Forked from T393855, deployment-etcd05.deployment-prep.eqiad1.wikimedia.cloud fails to run Puppet since

The last Puppet run was at Wed Apr 16 12:32:36 UTC 2025 (37120 minutes ago).

Because it fails with:

May 12 07:02:42 deployment-etcd05 puppet-agent[165659]: Could not retrieve catalog from remote server: Error 500 on SERVER: Server Error: Evaluation Error: Error while evaluating a Resource Statement, Function lookup() did not find a value for the name 'prometheus::instances_defaults' on node deployment-etcd05.deployment-prep.eqiad1.wikimedia.cloud

Even though hieradata/common/prometheus.yaml has:

prometheus::instances_defaults:
  retention_time: 4032h
  retention_size: ~
  thanos_upload: true
  k8s_cluster_name: ~
  hosts: ~
  provision_lv_size: '50g'

I can not figure out what is wrong in Puppet . From the Puppet server there was a single change applied after the last working run:

$ git cherry -v snapshot-202504161216 snapshot-202504161258|egrep '^\+'
+ 09b591c8145b013acd71f00e1fca7bb8e982c53e etcd: replace prometheus_all_nodes

That is https://gerrit.wikimedia.org/r/c/operations/puppet/+/1129177 etcd: replace prometheus_all_nodes. That at least matches etcd and prometheus but I fail to find how that broke Puppet or how that patch is related to a missing prometheus::instances_defaults.

Event Timeline

hieradata/common/prometheus.yaml

Loading that file relies on the wmflib::expand_path backend which is not in use in Cloud VPS.

I'm ok to move prometheus::instances_default elsewhere in hieradata where it would be compatible with cloudvps (not sure where?) Alternatively could we add hieradata/common to cloudvps (or beta's puppetserver) hiera ?
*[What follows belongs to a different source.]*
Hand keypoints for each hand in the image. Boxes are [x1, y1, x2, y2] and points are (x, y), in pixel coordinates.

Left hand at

Change #1144589 had a related patch set uploaded (by Elukey; author: Elukey):

[operations/puppet@production] Add prometheus::instance_defaults to deployment-prep's common settings

https://gerrit.wikimedia.org/r/1144589

The patch would set:

prometheus::instances_defaults:
  retention_time: 4032h
  retention_size: ~
  thanos_upload: true
  k8s_cluster_name: ~
  hosts: ~
  provision_lv_size: '50g'

But then puppet error becomes did not find a value for the name 'prometheus::instances', so there is some mismatch still.

The prometheus::instances: settings seem to also be in common/prometheus.yaml and apparently describe various Prometheus clusters.
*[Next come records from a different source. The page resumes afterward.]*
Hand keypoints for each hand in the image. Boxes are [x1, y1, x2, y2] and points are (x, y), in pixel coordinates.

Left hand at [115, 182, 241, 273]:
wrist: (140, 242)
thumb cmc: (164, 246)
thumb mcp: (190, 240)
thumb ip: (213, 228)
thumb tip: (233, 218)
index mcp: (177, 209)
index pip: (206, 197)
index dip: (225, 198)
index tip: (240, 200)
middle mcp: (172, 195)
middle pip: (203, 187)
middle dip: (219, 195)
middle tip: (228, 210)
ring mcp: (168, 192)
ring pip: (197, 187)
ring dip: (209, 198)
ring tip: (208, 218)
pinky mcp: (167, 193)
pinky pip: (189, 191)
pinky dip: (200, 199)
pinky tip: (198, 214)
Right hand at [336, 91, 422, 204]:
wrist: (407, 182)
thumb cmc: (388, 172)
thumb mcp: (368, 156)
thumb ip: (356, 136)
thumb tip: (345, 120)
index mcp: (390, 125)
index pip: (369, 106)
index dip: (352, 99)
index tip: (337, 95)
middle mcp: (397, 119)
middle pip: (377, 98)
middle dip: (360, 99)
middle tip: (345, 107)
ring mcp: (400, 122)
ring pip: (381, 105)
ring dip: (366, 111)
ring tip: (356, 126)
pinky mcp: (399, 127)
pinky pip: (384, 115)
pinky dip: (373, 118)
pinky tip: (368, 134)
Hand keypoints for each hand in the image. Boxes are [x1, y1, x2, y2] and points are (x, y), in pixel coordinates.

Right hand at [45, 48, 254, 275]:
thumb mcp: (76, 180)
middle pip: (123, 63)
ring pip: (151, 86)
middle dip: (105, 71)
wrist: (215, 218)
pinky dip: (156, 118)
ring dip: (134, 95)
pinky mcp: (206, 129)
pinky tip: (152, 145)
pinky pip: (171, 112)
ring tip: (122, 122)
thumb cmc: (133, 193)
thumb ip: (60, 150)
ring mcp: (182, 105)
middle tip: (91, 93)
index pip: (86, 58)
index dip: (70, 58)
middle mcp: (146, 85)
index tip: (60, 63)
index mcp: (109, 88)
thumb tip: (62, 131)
Mentioned in SAL (#wikimedia-releng) [2025-05-12T15:21:59Z] <bd808> Added prometheus::instances and prometheus::instances_defaults hiera settings to "deployment-etcd" Prefix Puppet via Horizon (T393866)

Mentioned in SAL (#wikimedia-releng) [2025-05-12T15:21:59Z] <bd808> Added prometheus::instances and prometheus::instances_defaults hiera settings to "deployment-etcd" Prefix Puppet via Horizon (T393866)

Applied config:

prometheus::instances: {}
prometheus::instances_defaults:
  hosts: null
  k8s_cluster_name: null
  provision_lv_size: 50g
  retention_size: null
  retention_time: 4032h
  thanos_upload: true

Mentioned in SAL (#wikimedia-releng) [2025-05-12T15:28:03Z] <bd808> Forced puppet run on deployment-etcd02.deployment-prep.eqiad1.wikimedia.cloud to fix Puppet run (T393866)

Mentioned in SAL (#wikimedia-releng) [2025-05-12T15:28:08Z] <bd808> Forced puppet run on deployment-etcd05.deployment-prep.eqiad1.wikimedia.cloud to fix Puppet run (T393866)

Change #1144589 abandoned by Elukey:

[operations/puppet@production] Add prometheus::instance_defaults to cloud's common settings

https://gerrit.wikimedia.org/r/1144589

hashar assigned this task to bd808.

That was solved by @bd808 who applied the settings via Horizon T393866#10812296. That solved the Puppet run which in turn unbroke the beta cluster (T393855) which was the reason I have file those tasks.